If a SET table is create with a UNIQUE INDEX and/or a PRIMARY KEY INDEX on a subset of the columns in the table, will the database still examine each additional column for duplication?

Table ( colA_SK
, colB_NK
, colC_NK
, colD
, colE
, ... colZ)
UNIQUE PRIMARY INDEX (colA_SK)
UNIQUE INDEX (colB_NK, colC_NK)

With those unique indexes no combination of colB_NK and colC_NK can be duplicated, would the database continue to validate the uniqueness of the record with colD - colZ on a SET table? Or should you set it up as a Multiset table with the Unique Indexes. (ETL process will also be taking into account the NK and PK on the table for INSERTS vs UPDATES on the tabl)
bwb
Teradata Employee

Re: What you need to know before creating a table in Teradata

With a UNIQUE PRIMARY INDEX, there will be no duplicate row checking (there can't be any duplicate rows if the PIs are unique).

With a non-UNIQUE PRIMARY INDEX, but one or more UNIQUE INDEX, duplicate row checking is not necessary (since there can't be any duplicate rows if one or more SIs are unique).
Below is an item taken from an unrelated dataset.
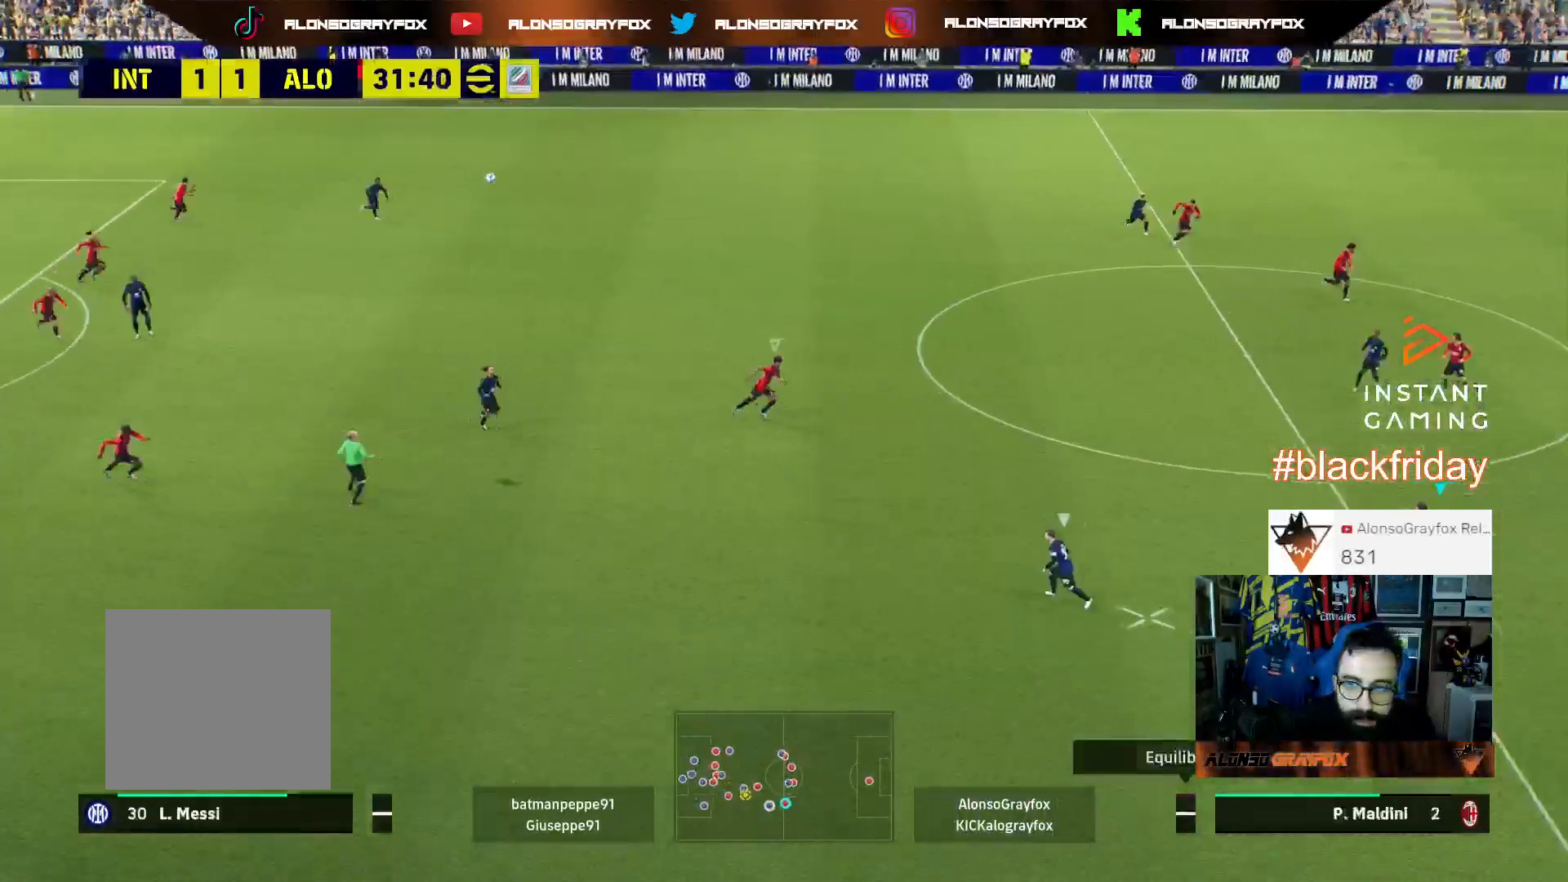
{"buttons": ["CROSS", "L3"], "left_stick": "left", "right_stick": "center", "events": [[267, "R1", "up"], [333, "CROSS", "down"]]}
However, the ordering of the internal INSERT and UPDATE operations may result in a duplicate row check, and that certainly used to be the case; I have a query in to one of the DBS experts to find out if that is still the case.

Personally, I'm opposed to using MULTISET tables as a way to bypass the duplicate row check. It's all to easy to get into that habit, and if a particular MULTISET table has no UNIQUE indexes, the potential exists to end up with duplicate rows...and if the logic that accesses such a table assumes that there are no duplicates, you're potentially in big trouble.
Enthusiast

Re: What you need to know before creating a table in Teradata

Thank you for the question and the answer provided in the comments on duplicate row checking for SET tables. I've updated the article to provide clarification on when duplicate row checking occurs on a SET table, including a reference to the Teradata Database Database Design manual for further information.
bwb
Teradata Employee

Re: What you need to know before creating a table in Teradata

You're welcome. I did get confirmation that if there is any UNIQUE INDEX, there will be no duplicate row checking.

There is one exception. If the error-logging option is used on an INSERT-SELECT or MERGE INTO targeting a SET table, duplicate row checking will be done if the PRIMARY INDEX is non-UNIQUE, regardless of the presence or absence of UNIQUE INDEX.

Also, I have a couple of other comments on the article:

1. In addition to performance, a significant skew factor results in more space being taken for table data on some AMPs, and less on others. A skew factor of 50% would mean that some AMPs have (roughly) twice as much data for the table than others; that could cause disk space to be exhausted on the high-skewing AMP(s) when there's lots of space free on the other AMPs. Except for tables with very few rows, I would guess that a skew factor of more than 10% (perhaps more than 5%) is abnormal and probably indicates a poor choice of PI. 50% would just be huge (my classic example of such bad skewing is someone making the PI of a personnel table the "sex" column, where all the rows would end up on two AMPs). In all my years with Teradata, I've never heard of a real-world (i.e., customer) skew more than 10% for any table with a significant number of rows.

2. With regard to duplicate rows, the statement "If you attempt to insert duplicate records into a SET table, the duplicates are discarded without any notification that an attempt to insert duplicates took place." isn't strictly true. It happens to be true if FastLoad (or the TPT Load Operator) is used. However, when using MultiLoad (or the corresponding TPT Update Operator) or TPump (or the corresponding TPT Stream Operator), you can choose whether or not duplicate rows are recorded. If you're using SQL directly (e.g., BTEQ), duplicate rows will always be reported (2802 error).